Summarize the direction-cosine problem and its solution in two sentences.

---------- Source extract

Question

If $l_1,m_1,n_1$ and $l_2,m_2,n_2$ are the direction cosines of two mutually perpendicular lines, show that the direction cosines of the line perpendicular to both of these are $(m_1{n}_2-m_2{n}_1),(n_1{l}_2-n_2{l}_1),$

Answer 1

Solution:
As we know that, $\overrightarrow{a}\times \overrightarrow{b}$ is perpendicular to both $\overrightarrow{a}$ and $\overrightarrow{b}$

So, the required line is cross product of lines having direction ratios $l_1,m_1,n_1$ and $l_2,m_2,n_2$

Required line $=\left|\begin{array}{ccc}\hat{ı}& \hat{ȷ}& \hat{k}\\ l_1& m_1& n_1\\ l_2& m_2& n_2\end{array}\right|$

$\Rightarrow \hat{ı}(m_1{n}_2-m_2{n}_1)-\hat{ȷ}(l_1{n}_2-l_2{n}_1)$
$+\hat{k}(l_1{m}_2-l_2{m}_1)$

$\Rightarrow (m_1{n}_2-m_2{n}_1)\hat{ı}+(l_2{n}_1-l_1{n}_2)\hat{ȷ}$ $+(l_1{m}_2-l_2{m}_1)\hat{k}$

Hence, the direction cosines of the line perpendicular to both of the given lines are : $(m_1{n}_2-m_2{n}_1),(n_1{l}_2-n_2{l}_1),(l_1{m}_2-l_2{m}_1).$

Hence proved.

--------------------
---------- Record extracts

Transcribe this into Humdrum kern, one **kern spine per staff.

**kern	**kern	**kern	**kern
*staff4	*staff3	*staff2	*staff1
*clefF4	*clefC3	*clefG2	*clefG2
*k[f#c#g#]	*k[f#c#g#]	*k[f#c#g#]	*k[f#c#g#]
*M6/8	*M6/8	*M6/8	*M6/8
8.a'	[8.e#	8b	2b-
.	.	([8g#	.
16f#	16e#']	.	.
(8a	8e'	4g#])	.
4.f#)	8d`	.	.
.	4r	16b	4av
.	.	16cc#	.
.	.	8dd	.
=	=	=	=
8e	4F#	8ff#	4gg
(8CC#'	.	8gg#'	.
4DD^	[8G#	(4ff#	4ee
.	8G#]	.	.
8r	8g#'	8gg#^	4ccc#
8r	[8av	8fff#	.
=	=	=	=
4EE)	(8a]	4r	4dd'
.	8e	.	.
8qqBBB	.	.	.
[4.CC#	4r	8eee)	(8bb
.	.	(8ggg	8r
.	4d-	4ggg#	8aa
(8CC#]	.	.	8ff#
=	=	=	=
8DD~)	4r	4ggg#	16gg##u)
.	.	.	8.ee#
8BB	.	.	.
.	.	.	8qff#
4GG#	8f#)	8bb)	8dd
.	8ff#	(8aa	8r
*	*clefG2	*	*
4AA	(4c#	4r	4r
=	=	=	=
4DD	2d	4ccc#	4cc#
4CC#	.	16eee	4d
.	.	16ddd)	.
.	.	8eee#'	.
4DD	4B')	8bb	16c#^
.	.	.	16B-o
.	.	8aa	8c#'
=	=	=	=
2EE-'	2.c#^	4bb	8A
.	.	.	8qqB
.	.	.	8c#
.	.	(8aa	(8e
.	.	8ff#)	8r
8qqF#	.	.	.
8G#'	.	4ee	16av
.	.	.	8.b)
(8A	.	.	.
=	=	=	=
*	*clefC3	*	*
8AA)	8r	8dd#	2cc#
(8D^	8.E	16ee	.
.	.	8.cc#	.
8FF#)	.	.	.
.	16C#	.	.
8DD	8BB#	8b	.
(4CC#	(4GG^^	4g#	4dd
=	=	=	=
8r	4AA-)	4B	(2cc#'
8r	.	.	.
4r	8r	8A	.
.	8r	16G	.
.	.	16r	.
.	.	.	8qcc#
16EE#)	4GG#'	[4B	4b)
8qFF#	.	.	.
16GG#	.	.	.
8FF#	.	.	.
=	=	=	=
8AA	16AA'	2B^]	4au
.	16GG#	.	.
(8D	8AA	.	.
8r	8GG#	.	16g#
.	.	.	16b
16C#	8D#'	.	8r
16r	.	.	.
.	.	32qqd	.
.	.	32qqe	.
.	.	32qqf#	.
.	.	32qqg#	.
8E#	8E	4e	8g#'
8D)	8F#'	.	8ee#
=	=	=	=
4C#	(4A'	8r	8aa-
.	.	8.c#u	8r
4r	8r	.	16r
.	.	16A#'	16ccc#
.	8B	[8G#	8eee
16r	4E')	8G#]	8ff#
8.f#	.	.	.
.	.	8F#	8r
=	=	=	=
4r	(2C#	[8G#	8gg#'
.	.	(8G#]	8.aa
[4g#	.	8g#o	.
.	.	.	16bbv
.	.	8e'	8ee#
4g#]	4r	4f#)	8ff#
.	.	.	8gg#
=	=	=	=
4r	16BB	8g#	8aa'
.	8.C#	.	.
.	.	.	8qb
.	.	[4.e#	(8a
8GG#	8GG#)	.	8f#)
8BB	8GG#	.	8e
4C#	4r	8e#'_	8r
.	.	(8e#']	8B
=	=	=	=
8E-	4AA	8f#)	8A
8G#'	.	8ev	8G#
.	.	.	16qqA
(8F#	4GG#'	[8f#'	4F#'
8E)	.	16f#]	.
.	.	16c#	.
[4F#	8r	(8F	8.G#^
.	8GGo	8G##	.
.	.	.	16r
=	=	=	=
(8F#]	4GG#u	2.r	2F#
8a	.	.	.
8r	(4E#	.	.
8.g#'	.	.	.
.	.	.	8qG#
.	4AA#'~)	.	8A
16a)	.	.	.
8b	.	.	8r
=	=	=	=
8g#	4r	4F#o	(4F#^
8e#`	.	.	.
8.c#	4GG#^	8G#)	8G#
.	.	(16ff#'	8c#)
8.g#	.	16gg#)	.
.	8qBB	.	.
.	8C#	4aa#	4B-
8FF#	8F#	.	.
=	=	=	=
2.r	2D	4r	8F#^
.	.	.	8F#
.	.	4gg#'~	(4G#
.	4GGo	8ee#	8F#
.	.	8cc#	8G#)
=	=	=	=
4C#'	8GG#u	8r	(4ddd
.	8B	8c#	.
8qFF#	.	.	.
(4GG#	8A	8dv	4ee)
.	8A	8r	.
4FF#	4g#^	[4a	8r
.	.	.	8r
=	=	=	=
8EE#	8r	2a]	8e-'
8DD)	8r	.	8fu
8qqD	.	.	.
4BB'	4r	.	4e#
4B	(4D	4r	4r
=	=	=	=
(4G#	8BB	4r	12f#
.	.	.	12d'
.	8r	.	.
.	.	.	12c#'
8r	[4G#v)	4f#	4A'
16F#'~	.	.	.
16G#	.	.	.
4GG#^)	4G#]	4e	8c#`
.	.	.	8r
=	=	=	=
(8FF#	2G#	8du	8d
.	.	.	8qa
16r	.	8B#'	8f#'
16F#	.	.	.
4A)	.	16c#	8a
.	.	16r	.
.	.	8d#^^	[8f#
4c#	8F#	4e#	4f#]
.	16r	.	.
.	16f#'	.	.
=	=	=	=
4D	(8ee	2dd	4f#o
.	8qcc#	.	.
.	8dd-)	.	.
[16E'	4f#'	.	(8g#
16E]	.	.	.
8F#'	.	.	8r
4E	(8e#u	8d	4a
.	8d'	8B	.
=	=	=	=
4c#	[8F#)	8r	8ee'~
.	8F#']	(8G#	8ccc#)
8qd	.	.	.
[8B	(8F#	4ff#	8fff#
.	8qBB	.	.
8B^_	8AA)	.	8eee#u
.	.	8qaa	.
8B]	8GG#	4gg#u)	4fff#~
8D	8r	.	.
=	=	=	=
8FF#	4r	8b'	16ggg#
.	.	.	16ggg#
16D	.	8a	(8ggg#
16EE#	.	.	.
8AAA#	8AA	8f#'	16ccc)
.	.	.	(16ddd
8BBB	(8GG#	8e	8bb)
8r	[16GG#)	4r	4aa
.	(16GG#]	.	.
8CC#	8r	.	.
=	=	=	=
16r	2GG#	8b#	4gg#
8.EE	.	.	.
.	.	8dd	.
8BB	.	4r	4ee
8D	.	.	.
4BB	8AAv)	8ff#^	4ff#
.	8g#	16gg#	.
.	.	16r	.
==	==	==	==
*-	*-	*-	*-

--------------------

Written answer
The problem asks to show that if l1, m1, n1 and l2, m2, n2 are the direction cosines of two mutually perpendicular lines, the line perpendicular to both has direction cosines beginning (m1n2 − m2n1), (n1l2 − n2l1). The solution uses the fact that a × b is perpendicular to both a and b, expands the cross product of the two lines as a determinant, and concludes that the required direction cosines are (m1n2 − m2n1), (n1l2 − n2l1), (l1m2 − l2m1).